• **TEXT SECTION**
# BCM43602 - WIFI Card - 12.0-current not working



## iamdilan (Jan 4, 2019)

Hello FreeBSD Users,
I have installed FreeBSD on my old Apple MacBook Pro(2015). Before installing FreeBSD I have tried the  Debian based Linux on my old Apple MacBook pro. Everything is working fine with Debian os. But I wanted to move it to BSD OS really badly. Now  I have a problem to make the wifi card BCM43602 running under FreeBSD 12.0. 
dmesg doesn't show anything . 
only pciconfig -lv | grep wireless gives little information about the card 
               device = 'BCM43602 802.11ac Wireless Lan Soc' 


I have read many articles regarding Broadcom wireless devices on FreeBSD. But couldn't find any article which mentioned the chipset is working on FreeBSD. I am just wondering if anybody guides me to get wireless up on my old macbook PRO


----------



## SirDice (Jan 4, 2019)

12.0-CURRENT doesn't exist any more. Use 12.0-RELEASE. Any -CURRENT version is unsupported.

Topics about unsupported FreeBSD versions


----------



## iamdilan (Jan 4, 2019)

SirDice Wifi is still not working on freebsd-12.0 -released 

adapter details - 
Broadcom Limited BCM43602 802.11ac Wireless LAN SoC [14e4:43ba] (rev 01)


----------

• **Dataset items**
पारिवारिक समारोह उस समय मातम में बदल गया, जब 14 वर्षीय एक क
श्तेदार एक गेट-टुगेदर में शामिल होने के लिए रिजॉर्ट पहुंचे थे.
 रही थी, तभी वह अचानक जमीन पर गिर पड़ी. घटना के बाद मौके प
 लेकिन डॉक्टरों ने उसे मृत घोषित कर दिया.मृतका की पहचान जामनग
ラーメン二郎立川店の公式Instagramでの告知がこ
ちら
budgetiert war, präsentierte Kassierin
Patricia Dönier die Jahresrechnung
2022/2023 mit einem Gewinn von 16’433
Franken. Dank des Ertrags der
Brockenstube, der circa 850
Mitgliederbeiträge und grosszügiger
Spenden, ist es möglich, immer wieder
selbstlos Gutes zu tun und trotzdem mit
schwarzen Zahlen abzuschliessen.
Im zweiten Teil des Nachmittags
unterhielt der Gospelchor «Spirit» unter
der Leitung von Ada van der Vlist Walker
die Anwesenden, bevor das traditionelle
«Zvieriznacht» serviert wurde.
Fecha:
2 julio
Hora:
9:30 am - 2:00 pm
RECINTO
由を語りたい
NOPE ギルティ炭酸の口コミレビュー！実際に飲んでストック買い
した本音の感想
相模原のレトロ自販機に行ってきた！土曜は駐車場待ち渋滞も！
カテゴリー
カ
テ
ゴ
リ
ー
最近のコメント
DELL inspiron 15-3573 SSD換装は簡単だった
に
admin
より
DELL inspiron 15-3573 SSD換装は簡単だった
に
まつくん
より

• **ACTIVITIES**
1: Summarize the forum thread about the BCM43602 wifi card in two sentences.
2: Quote every line of the dataset items word for word, from the first line to the last.

• **YOUR RESPONSES**
1: A user who installed FreeBSD on an old 2015 MacBook Pro cannot get its BCM43602 wifi card working under FreeBSD 12.0, noting that dmesg shows nothing and that no article found says the chipset works on FreeBSD. A reply states that 12.0-CURRENT no longer exists and advises using 12.0-RELEASE, but the user reports that wifi still does not work on that release.

2:
पारिवारिक समारोह उस समय मातम में बदल गया, जब 14 वर्षीय एक क
श्तेदार एक गेट-टुगेदर में शामिल होने के लिए रिजॉर्ट पहुंचे थे.
 रही थी, तभी वह अचानक जमीन पर गिर पड़ी. घटना के बाद मौके प
 लेकिन डॉक्टरों ने उसे मृत घोषित कर दिया.मृतका की पहचान जामनग
ラーメン二郎立川店の公式Instagramでの告知がこ
ちら
budgetiert war, präsentierte Kassierin
Patricia Dönier die Jahresrechnung
2022/2023 mit einem Gewinn von 16’433
Franken. Dank des Ertrags der
Brockenstube, der circa 850
Mitgliederbeiträge und grosszügiger
Spenden, ist es möglich, immer wieder
selbstlos Gutes zu tun und trotzdem mit
schwarzen Zahlen abzuschliessen.
Im zweiten Teil des Nachmittags
unterhielt der Gospelchor «Spirit» unter
der Leitung von Ada van der Vlist Walker
die Anwesenden, bevor das traditionelle
«Zvieriznacht» serviert wurde.
Fecha:
2 julio
Hora:
9:30 am - 2:00 pm
RECINTO
由を語りたい
NOPE ギルティ炭酸の口コミレビュー！実際に飲んでストック買い
した本音の感想
相模原のレトロ自販機に行ってきた！土曜は駐車場待ち渋滞も！
カテゴリー
カ
テ
ゴ
リ
ー
最近のコメント
DELL inspiron 15-3573 SSD換装は簡単だった
に
admin
より
DELL inspiron 15-3573 SSD換装は簡単だった
に
まつくん
より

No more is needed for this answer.